Bagshaw, Burgess, and O'Brien Zoom In on Core Debate Over Encampment Legislation

1. The city council’s human services committee met yesterday morning to vet ACLU legislation about homeless sweeps (the proposal was co-drafted by the ACLU and homeless advocates at Columbia Legal Services and the Seattle King County Coalition on Homelessness.)
The proposal, seeking to stop homeless encampment sweeps, makes it more difficult for the city to remove people experiencing homelessness from unauthorized encampments; a recent federal court ruling in Tacoma seemed to bolster the ACLU/CLS/SKCCH position that sweeps violate people’s civil rights.
The proposal says that if campers are living on what’s deemed an unauthorized yet temporarily “suitable site”—one that’s not unsafe, hazardous, or unsuitable—the city has to provide housing before sweeps and provide 30-day notice before removing people; unsafe, hazardous, or unsuitable sites are, for example, spots that are near major arterials, sites where human waste and garbage and needles have accumulated, or spots, like a park play field, that are designated for other public uses.
In the case of removing people from those verboten spots, the city has to provide 48-hour notice and provide a suitable alternative spot—including another technically unauthorized spot.
Current protocols are less permissive. The city only has to provide 72 hours notice for all sites and simply provide social service outreach, which, according to ACLU ally, council member Lisa Herbold (and the Seattle Times, for that matter) is “very spotty.”
The crux of the debate over the proposal was captured during an exchange between council member Mike O’Brien, theee definition of a privileged progressive ally when it comes to today’s social justice culture wars and council member Tim Burgess, often viewed as a curmudgeon by progressives, but in reality, a thoughtful liberal.
Burgess said “One of my core concerns about this ordinance is that if we follow this approach, we will be voting to allow permanent camping on public property that the city defines as ‘suitable.’ It suggests that our response to homelessness is to allow camping in the city…something that other cities have tried and experimented with [he cited Portland] and are running away from as fast as possible because of the problems that creates.”
O’Brien—asked by committee chair Sally Bagshaw to give “a rebuttal,” pretty much allowed that Burgess was right, but that in his own estimation, that wasn’t necessarily a bad thing at the moment. “Until we have sufficient housing for folks, I’m not prepared to say you can’t stay outside in our city.”
O’Brien noted that Portland’s mayor had allowed people to camp on sidewalks anywhere in the city, which was different than the ACLU idea, and added: “My intent is not to say that there’s an unlimited ability for people to camp freely. There is a trigger that we have to provide housing for folks, and when we have that housing then we have the ability to remove folks even from suitable locations. I think we agree that to have enough suitable housing is probably a little ways away.”
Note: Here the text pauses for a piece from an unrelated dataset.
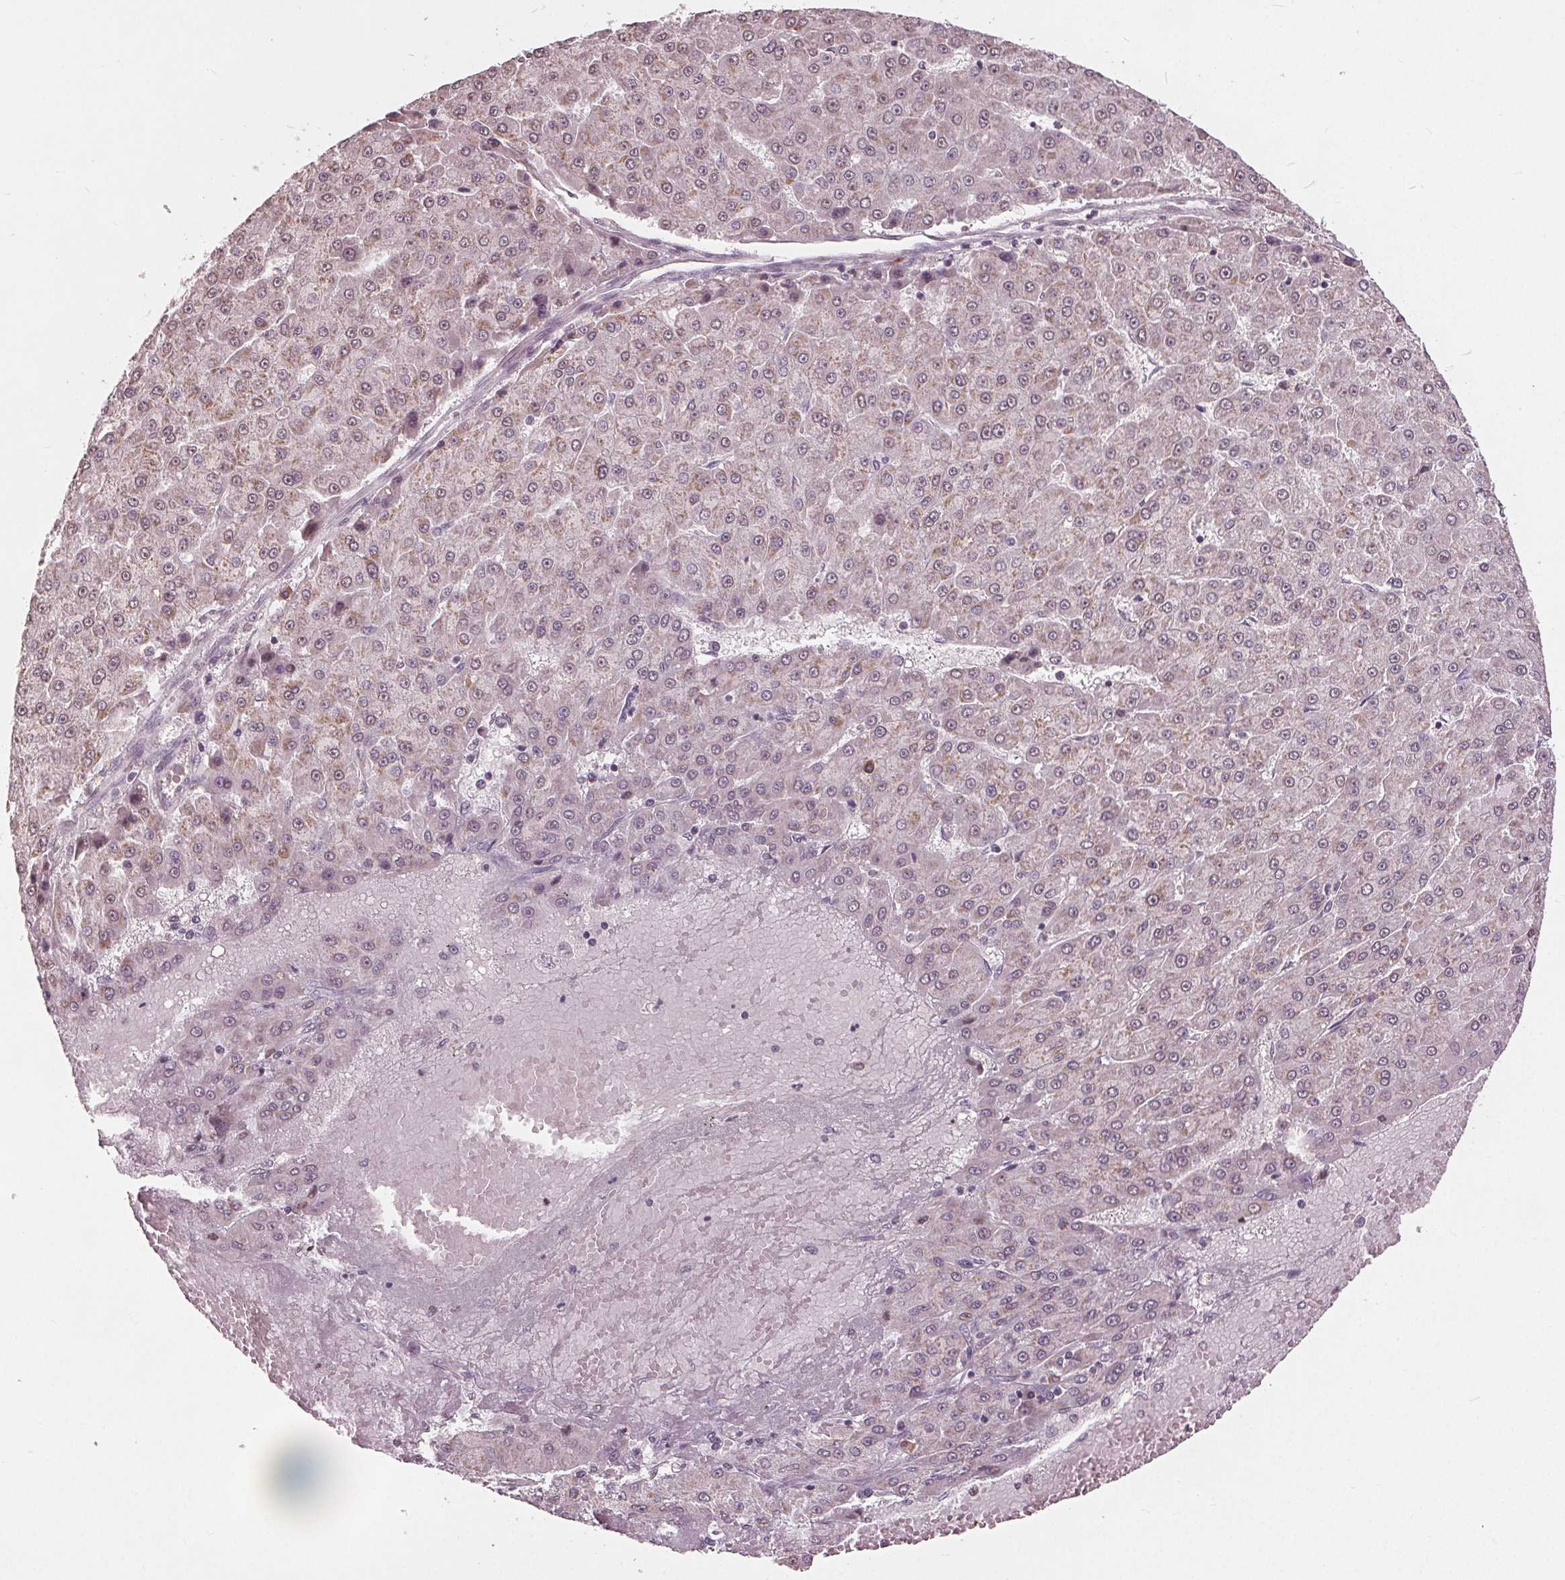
{"staining": {"intensity": "negative", "quantity": "none", "location": "none"}, "tissue": "liver cancer", "cell_type": "Tumor cells", "image_type": "cancer", "snomed": [{"axis": "morphology", "description": "Carcinoma, Hepatocellular, NOS"}, {"axis": "topography", "description": "Liver"}], "caption": "There is no significant staining in tumor cells of liver hepatocellular carcinoma.", "gene": "CXCL16", "patient": {"sex": "male", "age": 78}}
Bagshaw seemed to resolve the debate by siding with O’Brien. She seconded O’Brien’s assessment that the city can’t just nudge campers around from place to place.
“My goal here, is not to say camping is the preferred alternative,” she said, noting the recent mayor’s report calling for providing housing first. “But we don’t have that right now. We have to be honest about that. We don’t have places for everyone to be. As we’re building toward that we need to have a humane response, make place for people to be where they’re safe.” She said she was looking at the new encampment protocols as a temporary alternative—18 months to two years—to give the mayor time to put the housing first solution in place.
Of course, this is Sally Bagshaw: She simultaneously seconded Burgess’s point by also saying: “We also have to acknowledge that neighborhoods and businesses have rights to. Both those things are true.”
2. File this under Morning Jolt—the winner being Sound Transit.
The state Public Disclosure Commission ruled against an ethics complaint that ST3 detractors filed against the agency earlier this year when Sound Transit accidentally provided the pro-ST3 campaign with email addresses of potential supporters.
In response to the PDC's exoneration of any wrongdoing, Sound Transit said this morning:
Following a complaint from a political consultant, the PDC staff's investigation as well as an investigation by an independent attorney hired by Sound Transit made clear that the staff who processed the public records request did not know that they were releasing email addresses that were exempt from disclosure requirements.
While the public records request was associated with advocacy for transit, it was not treated in any manner different than any other public records request. State law explicitly requires that an agency cannot consider the identity of the person making the public records request or the purpose for the request, but rather must treat all requestors the same.